The CFTC approved a final rule that places restrictions on the use of client-money in an open meeting on December 5th. The rule was first proposed over a year ago, but met resistance from the industry and was tabled pending further revisions. The collapse of broker-dealer MF Global, fueled in part by missing client funds, revived interest in the rule.
CFTC Commissioners voted unanimously to pass the rule, which limits how brokers may use margin collected from clients to invest in money markets. It also prohibits the investment of customer funds in foreign sovereign debt and in-house transactions like repurchase agreements. Commission Chairman Gary Gensler called the new rule “critical for the safeguarding of customer money.” “I believe there is an inherent conflict of interest between parts of a firm doing these transactions,” he continued. “This rule is necessary to restore confidence,” added Mark Wetjen, the newest CFTC commissioner.

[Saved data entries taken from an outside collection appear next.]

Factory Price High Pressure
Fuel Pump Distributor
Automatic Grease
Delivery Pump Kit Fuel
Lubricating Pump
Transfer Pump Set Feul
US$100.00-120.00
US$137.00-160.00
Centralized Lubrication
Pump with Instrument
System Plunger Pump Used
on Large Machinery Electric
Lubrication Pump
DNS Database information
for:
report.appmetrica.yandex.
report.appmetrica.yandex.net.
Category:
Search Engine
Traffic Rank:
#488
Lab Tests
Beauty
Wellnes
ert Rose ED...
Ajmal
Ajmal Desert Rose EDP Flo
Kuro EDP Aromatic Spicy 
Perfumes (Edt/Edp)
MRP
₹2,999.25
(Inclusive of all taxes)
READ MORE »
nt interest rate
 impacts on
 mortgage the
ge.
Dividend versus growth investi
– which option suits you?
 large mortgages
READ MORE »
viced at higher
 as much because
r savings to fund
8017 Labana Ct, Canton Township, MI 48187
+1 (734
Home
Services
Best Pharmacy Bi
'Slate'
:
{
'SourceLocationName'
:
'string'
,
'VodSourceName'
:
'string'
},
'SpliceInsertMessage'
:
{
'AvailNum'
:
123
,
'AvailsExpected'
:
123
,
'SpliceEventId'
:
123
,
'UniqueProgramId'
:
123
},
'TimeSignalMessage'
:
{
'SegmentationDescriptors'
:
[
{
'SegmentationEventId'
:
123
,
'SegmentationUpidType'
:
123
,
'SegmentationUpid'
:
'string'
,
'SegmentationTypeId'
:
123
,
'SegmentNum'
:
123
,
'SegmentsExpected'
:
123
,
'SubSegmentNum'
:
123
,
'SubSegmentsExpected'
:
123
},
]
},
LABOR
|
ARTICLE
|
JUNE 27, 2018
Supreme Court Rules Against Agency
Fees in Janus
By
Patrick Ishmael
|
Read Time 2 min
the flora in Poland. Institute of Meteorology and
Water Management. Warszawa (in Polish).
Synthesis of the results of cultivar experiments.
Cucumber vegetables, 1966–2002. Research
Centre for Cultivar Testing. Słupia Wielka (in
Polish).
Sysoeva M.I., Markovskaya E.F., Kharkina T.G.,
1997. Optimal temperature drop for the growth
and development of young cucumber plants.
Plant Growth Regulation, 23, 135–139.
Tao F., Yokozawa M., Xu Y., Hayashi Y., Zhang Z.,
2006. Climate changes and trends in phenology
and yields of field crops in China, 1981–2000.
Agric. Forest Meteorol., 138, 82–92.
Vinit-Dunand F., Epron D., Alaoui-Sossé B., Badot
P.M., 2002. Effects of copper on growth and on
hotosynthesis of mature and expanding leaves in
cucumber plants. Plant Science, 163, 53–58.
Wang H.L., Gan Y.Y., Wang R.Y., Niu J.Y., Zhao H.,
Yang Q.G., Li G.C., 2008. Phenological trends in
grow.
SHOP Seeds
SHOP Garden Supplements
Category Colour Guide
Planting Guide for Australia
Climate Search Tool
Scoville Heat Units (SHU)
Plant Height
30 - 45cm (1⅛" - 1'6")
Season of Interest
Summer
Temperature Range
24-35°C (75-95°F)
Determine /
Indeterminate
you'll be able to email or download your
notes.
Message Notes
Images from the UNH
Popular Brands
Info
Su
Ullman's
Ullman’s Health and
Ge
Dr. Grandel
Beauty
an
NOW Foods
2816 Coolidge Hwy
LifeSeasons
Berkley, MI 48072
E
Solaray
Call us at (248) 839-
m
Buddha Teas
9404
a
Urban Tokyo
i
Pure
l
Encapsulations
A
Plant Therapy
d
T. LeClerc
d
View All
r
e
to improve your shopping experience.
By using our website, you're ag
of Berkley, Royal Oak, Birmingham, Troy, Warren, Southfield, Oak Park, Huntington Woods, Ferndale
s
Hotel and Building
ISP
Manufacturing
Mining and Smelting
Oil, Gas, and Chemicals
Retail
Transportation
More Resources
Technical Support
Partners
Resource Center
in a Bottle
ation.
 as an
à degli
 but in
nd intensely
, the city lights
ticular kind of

The MF Rule overturns a Commission policy allowing brokers to invest client funds in in-house transactions. Traditionally, brokers have earned interest income by investing funds from segregated accounts. However, brokers will still be allowed to make third-party deals, invest client funds in U.S. Treasuries, municipal debt, money-market funds and debt of Fannie Mae and Freddie Mac. The rule will go into effect 60 days after it is published to the federal register, and brokers must come into compliance within 180 days.